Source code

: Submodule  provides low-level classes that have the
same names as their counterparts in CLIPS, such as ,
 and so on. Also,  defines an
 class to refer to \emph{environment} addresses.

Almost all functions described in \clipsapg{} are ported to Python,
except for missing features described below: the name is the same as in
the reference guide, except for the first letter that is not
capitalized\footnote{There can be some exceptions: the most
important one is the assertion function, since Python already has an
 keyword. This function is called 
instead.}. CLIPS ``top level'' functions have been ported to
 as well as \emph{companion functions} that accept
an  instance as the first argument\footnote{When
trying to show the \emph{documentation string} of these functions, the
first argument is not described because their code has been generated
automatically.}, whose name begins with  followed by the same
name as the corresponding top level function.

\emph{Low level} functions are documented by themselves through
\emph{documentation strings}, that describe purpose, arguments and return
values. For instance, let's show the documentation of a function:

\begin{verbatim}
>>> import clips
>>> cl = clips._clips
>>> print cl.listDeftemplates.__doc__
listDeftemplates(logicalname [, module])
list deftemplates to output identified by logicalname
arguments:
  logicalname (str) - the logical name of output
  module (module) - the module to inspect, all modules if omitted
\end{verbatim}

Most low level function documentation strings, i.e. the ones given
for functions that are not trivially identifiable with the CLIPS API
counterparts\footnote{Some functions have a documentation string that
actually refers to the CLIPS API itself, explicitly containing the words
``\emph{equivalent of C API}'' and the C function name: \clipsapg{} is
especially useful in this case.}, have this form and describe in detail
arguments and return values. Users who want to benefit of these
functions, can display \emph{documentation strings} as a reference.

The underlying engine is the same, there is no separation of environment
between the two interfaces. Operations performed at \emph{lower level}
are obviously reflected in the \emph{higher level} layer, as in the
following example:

WRITTEN TASK - Please give back, exactly as it stands above, the stretch from the line with "cl = clips._clips" through the line with "actually refers to", and no line outside it.

WRITTEN ANSWER -
>>> cl = clips._clips
>>> print cl.listDeftemplates.__doc__
listDeftemplates(logicalname [, module])
list deftemplates to output identified by logicalname
arguments:
  logicalname (str) - the logical name of output
  module (module) - the module to inspect, all modules if omitted
\end{verbatim}

Most low level function documentation strings, i.e. the ones given
for functions that are not trivially identifiable with the CLIPS API
counterparts\footnote{Some functions have a documentation string that
actually refers to the CLIPS API itself, explicitly containing the words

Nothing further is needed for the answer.